Extases, exposition d’Ernest Pignon-Ernest
Dernière mise à jour : 29 mars 2023
Etreinte d’Eternité
Sous l’humble chair vouée à l’étreinte de l’infini et délivrée de toute pesanteur dans sa verticalité, la main de l’artiste, crayons et fusains, suit la courbe de ces corps immobiles pour en conjurer l’abandon, comme si, dans cette élévation céleste, Dieu lui-même leur avait tracé une part d’éternité. Le voile qui enveloppe la nudité de ces sept femmes, révèle dans ses replis, un membre, un buste, un sein, une main, les méandres de leurs veines encore irriguées par le sang, et ces visages habités par le regard du dedans, signe de l’extase qui transcende.

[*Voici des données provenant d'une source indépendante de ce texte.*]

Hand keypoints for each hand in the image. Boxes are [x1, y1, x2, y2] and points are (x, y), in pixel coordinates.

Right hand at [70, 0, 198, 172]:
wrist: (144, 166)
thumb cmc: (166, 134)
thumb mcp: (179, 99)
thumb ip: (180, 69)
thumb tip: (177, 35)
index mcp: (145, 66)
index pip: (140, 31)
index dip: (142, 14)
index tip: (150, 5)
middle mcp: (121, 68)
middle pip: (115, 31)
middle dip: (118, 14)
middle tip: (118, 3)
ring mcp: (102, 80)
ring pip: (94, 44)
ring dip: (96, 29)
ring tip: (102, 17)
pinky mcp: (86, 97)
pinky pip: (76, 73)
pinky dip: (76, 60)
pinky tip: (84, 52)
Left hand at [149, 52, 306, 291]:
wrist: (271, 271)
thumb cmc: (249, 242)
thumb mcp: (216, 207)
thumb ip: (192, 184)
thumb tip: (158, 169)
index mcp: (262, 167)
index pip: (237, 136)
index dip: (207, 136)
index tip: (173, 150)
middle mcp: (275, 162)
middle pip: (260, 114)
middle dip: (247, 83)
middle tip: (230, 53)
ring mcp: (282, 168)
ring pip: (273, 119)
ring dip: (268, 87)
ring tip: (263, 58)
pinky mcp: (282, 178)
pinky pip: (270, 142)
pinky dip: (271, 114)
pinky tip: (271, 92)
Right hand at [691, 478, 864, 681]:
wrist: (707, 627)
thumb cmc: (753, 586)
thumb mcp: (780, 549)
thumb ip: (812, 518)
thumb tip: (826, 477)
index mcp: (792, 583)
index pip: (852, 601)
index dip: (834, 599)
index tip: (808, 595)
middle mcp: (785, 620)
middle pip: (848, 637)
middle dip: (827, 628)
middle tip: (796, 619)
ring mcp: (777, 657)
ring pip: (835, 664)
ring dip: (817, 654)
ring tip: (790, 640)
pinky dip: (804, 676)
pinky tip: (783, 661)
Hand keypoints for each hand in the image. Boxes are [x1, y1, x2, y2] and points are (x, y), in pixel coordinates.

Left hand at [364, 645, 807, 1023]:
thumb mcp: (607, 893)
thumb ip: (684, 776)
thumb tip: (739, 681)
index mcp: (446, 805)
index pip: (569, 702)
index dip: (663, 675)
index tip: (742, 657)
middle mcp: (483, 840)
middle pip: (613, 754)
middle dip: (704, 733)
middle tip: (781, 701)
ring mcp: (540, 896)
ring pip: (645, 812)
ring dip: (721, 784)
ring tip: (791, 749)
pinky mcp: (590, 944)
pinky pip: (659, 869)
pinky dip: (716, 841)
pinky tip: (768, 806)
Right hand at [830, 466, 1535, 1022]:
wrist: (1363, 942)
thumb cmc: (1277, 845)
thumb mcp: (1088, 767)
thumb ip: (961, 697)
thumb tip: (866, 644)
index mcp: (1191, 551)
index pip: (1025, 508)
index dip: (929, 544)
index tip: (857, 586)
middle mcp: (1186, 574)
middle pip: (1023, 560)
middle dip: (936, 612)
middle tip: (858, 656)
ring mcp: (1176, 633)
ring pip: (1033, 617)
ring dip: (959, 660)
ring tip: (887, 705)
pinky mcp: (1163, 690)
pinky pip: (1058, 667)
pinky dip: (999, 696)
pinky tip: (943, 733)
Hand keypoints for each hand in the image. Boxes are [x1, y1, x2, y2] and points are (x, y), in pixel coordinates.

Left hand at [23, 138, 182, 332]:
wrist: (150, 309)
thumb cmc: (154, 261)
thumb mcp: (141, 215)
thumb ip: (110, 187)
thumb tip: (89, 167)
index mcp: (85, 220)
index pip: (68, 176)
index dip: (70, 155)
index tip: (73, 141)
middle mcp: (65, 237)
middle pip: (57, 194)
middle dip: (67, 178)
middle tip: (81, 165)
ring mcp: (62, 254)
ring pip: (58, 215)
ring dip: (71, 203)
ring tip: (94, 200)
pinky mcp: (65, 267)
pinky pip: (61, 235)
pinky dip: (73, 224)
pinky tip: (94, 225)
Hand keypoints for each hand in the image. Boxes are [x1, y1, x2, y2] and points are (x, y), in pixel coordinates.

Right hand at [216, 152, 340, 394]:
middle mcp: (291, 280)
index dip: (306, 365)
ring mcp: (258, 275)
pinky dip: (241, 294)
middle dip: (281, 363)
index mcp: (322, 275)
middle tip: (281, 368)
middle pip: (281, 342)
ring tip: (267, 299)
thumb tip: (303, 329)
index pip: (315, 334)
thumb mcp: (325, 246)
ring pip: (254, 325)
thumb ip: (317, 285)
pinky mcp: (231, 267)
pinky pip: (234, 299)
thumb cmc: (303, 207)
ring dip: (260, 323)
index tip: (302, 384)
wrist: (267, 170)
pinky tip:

Par delà la mortification, le dolorisme rédempteur et l’image Saint-Sulpicienne, c’est à travers le mode hallucinatoire de la jouissance que ces mystiques touchées par la grâce divine, parviennent à la béatitude. L’ailleurs est cependant sous nos yeux, dans le silence des espaces où le temps a lâché prise, vision terrestre que reflète le sombre miroir des limbes et qu’une pâle lueur ravit aux ténèbres du gouffre. Comme Baudelaire ou Paul Celan pour qui l’esthétique de la souffrance se fait poésie, participant à la condition ambivalente de la psyché humaine, l’artiste recule les limites du signifiant pour tendre vers cette vérité absolue, quand le sujet et l’objet, le corps et l’esprit, le visible et l’invisible, le réel et le surnaturel, la jouissance et la souffrance, l’amour et la mort, se conjuguent, mystère de la création, en une harmonie ainsi sublimée.